Cloé pousse la porte en silence. Aucun bruit ne filtre. Elle avait raison. Le plan est magistral. Cloé s'écarte pour me laisser passer avec ma caméra, laissant mon seul faisceau de lumière occuper l'écran, dévoilant ces centaines de paires d'yeux. Un moment de flottement s'installe, entre deux temps, pendant lequel je me dis que nous avons bien fait de prendre une lampe électrique et non une bougie, sans quoi les rongeurs empaillés auraient eu l'air encore plus vivant que maintenant. Cloé pose discrètement sa main sur mon bras, me regardant avec ses yeux brillants d'excitation. Le silence est pesant, mais nécessaire pour rendre au lieu sa grandeur. Je passe entre les statues animalières, réalise des plans plus ou moins artistiques, plus ou moins effrayant, me mettant déjà en tête les possibles transitions, les éventuelles musiques que je pourrai ajouter. Lorsque Cloé repasse devant la caméra, remontée comme une enfant à Disney, je frissonne. Entre Mickey et ces animaux empaillés, qui aurait cru qu'un rongeur puisse apporter tant de bonheur...


***

Mot du jour : Rongeur.

Si vous saviez comment il m'inspirait pas celui-là. Non mais "rongeur"... quelle idée !!! L'homme qui partage ma vie (et qui n'aime pas trop tout ce qui est imaginaire) m'a proposé "ratatouille". Mais c'est déjà fait ça nan ?
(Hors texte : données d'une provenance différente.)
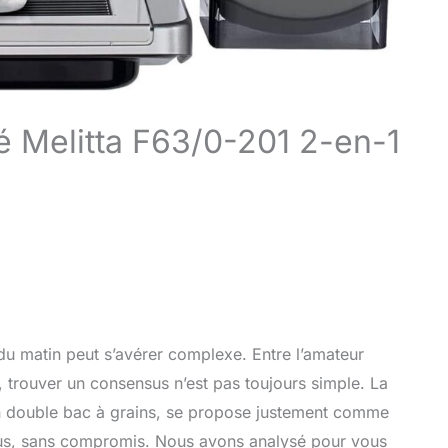
é Melitta F63/0-201 2-en-1
du matin peut s’avérer complexe. Entre l’amateur
, trouver un consensus n’est pas toujours simple. La
n double bac à grains, se propose justement comme
tous, sans compromis. Nous avons analysé pour vous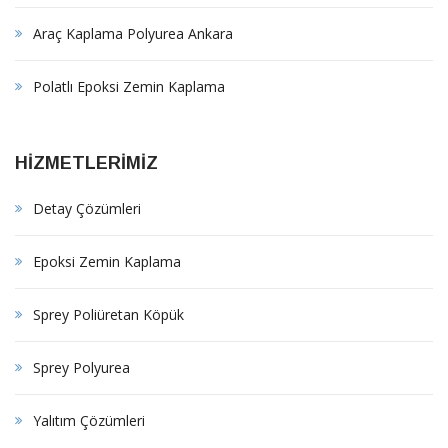
Araç Kaplama Polyurea Ankara
Polatlı Epoksi Zemin Kaplama
HİZMETLERİMİZ
Detay Çözümleri
Epoksi Zemin Kaplama
Sprey Poliüretan Köpük
Sprey Polyurea
Yalıtım Çözümleri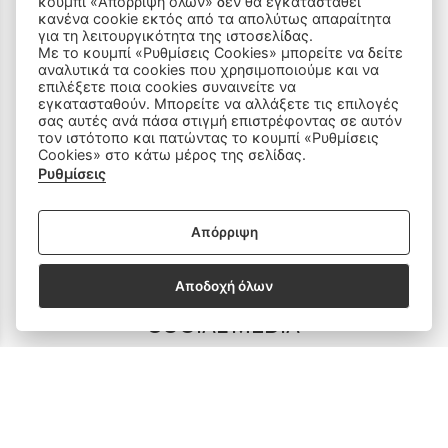
κουμπί «Απόρριψη όλων» δεν θα εγκατασταθεί
κανένα cookie εκτός από τα απολύτως απαραίτητα
για τη λειτουργικότητα της ιστοσελίδας.
Με το κουμπί «Ρυθμίσεις Cookies» μπορείτε να δείτε
ΠΡΟΪΟΝΤΑ
αναλυτικά τα cookies που χρησιμοποιούμε και να
επιλέξετε ποια cookies συναινείτε να
εγκατασταθούν. Μπορείτε να αλλάξετε τις επιλογές
Ραπτομηχανές
σας αυτές ανά πάσα στιγμή επιστρέφοντας σε αυτόν
τον ιστότοπο και πατώντας το κουμπί «Ρυθμίσεις
Cookies» στο κάτω μέρος της σελίδας.
Οικιακός Εξοπλισμός
Ρυθμίσεις
Είδη Ραπτικής
Απόρριψη
Ανταλλακτικά
Αποδοχή όλων
SOCIAL MEDIA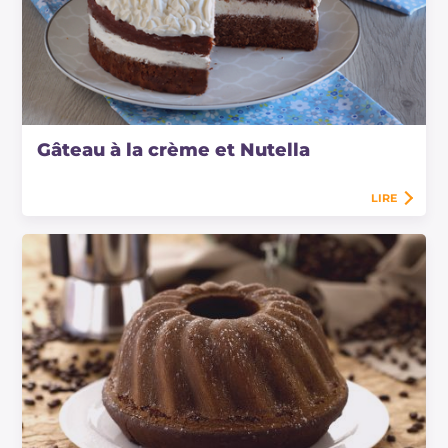
Gâteau à la crème et Nutella
LIRE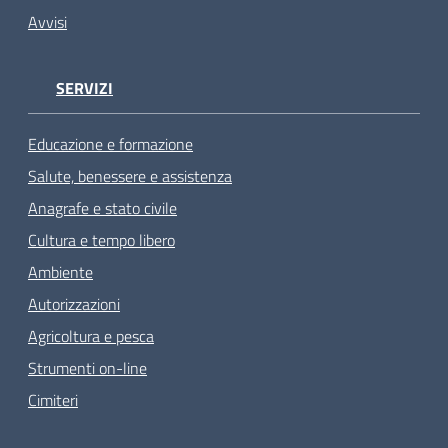
Avvisi
SERVIZI
Educazione e formazione
Salute, benessere e assistenza
Anagrafe e stato civile
Cultura e tempo libero
Ambiente
Autorizzazioni
Agricoltura e pesca
Strumenti on-line
Cimiteri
BREF au final, j'ai eu une idée un peu de nulle part, en donnant un cours d'anglais et POUF c'est parti sur une histoire courte dans un manoir un peu glauque.

Lol.

J'espère que vous avez bien aimé ^-^ Malgré tout je l'aime bien cette histoire, elle m'a forcée à travailler davantage les descriptions ... enfin ... on a vu mieux niveau descriptif, mais voilà, j'ai eu l'impression de vraiment devoir me projeter dans ce manoir pour le décrire. Je suppose que c'est une étape pour apprendre à décrire que de pouvoir se projeter.

Allez je m'arrête, ma NDA va être plus longue que l'histoire.